“Qui in diretta da Sant’Ilario convegno contro la cannabis al 45’ sta per rientrare una mamma ci porterà la sua fondamentale… TESTIMONIANZA!!!”
I Bravi Tutti sono una punk band piacentina, -un’insulsa provincia emiliana ricordata esclusivamente per del salame e l’aglio (a quanto pare buonissimo) che non credo sia distingua poi tanto dall’ancora più inutile provincia lombarda nella quale vive il sottoscritto- quando si chiedono se il loro ultimo lavoro “è abbastanza punk rock” (nel senso che proprio s’intitola così) forse si riferiscono a quella venatura pop e “maxpezzialiana” che in fondo attraversa questo genere da anni.

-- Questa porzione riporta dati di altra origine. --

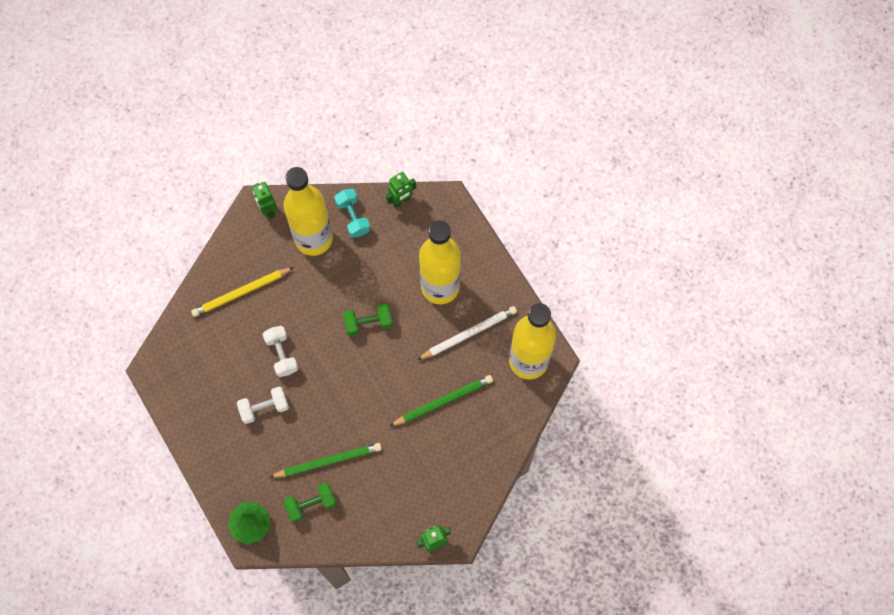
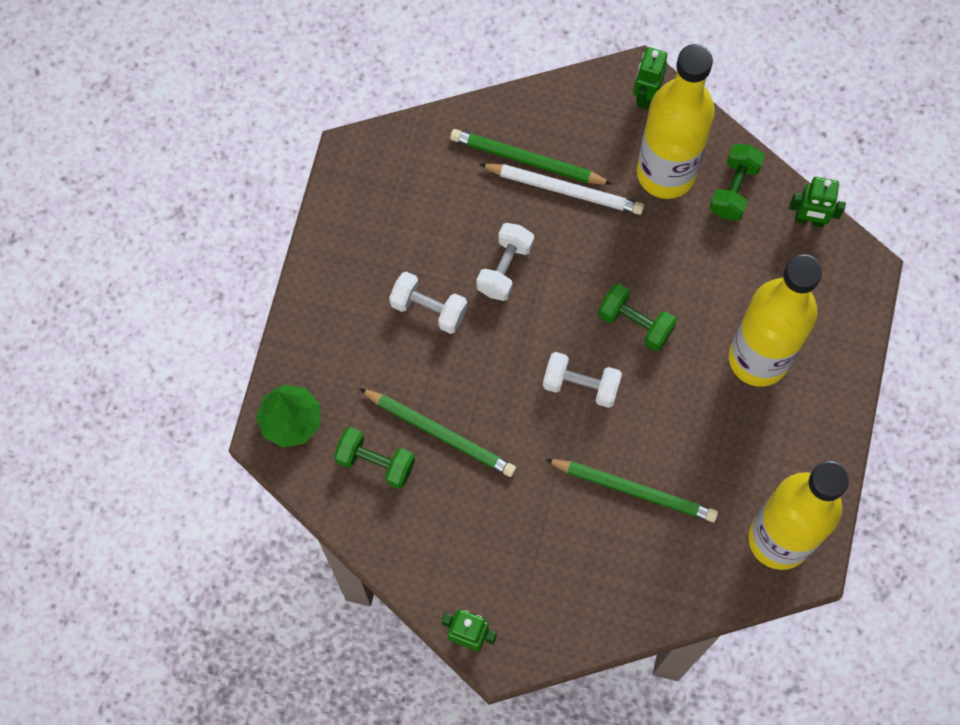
camera: 45 degrees right, 0 degrees up
(241, 292) = (527, 160): yellow pencil -> green pencil
(353, 217) = (734, 189): turquoise dumbbell -> green dumbbell
(371, 376) = (581, 385): none -> white dumbbell
(468, 334) = (739, 442): white pencil -> white pencil (564, 190)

Quando andavo alle superiori, a Saronno, si svolgeva una della manifestazione punk più importanti della regione, il Festoria, ad una delle ultime edizioni si esibirono degli sbarbatissimi FASK, ma la fine della rassegna fu decretata dalla presenza dei Finley, accolti con degli striscioni ben poco accoglienti. Poco importa, la musica dei Bravi Tutti è una sinestesia che sa di “soldatino”, il Campari nelle bottigliette di vetro piccole con cui si fa la gara nelle peggiori bettole della Brianza con gli amici del fantacalcio, sa di macchinata per il concerto delle Porno Riviste con i fratelli maggiori e di fumo copertone, sa di band che vedi per caso al Telos, il centro sociale della città degli amaretti.
E con questo voglio dire, io non sono mai stato un punk, non ho mai avuto la cresta e, a differenza di tanti miei sodali, non mi sono mai sfondato le cuffiette di Blink e Green Day (per Dio!), ma per questa recensione è il caso di scomodare un’altra figura retorica: la band piacentina è l’epifania di un’epoca che fu e coincide con i miei anni al liceo.
Poi mentre ascoltavo il loro album stavo fumando, “L’erba della morte” è “Canapa” dei Punkreas a diciassette anni di distanza raga. Sono divertenti, e i loro ritornelli rimangono in testa. Hanno vinto.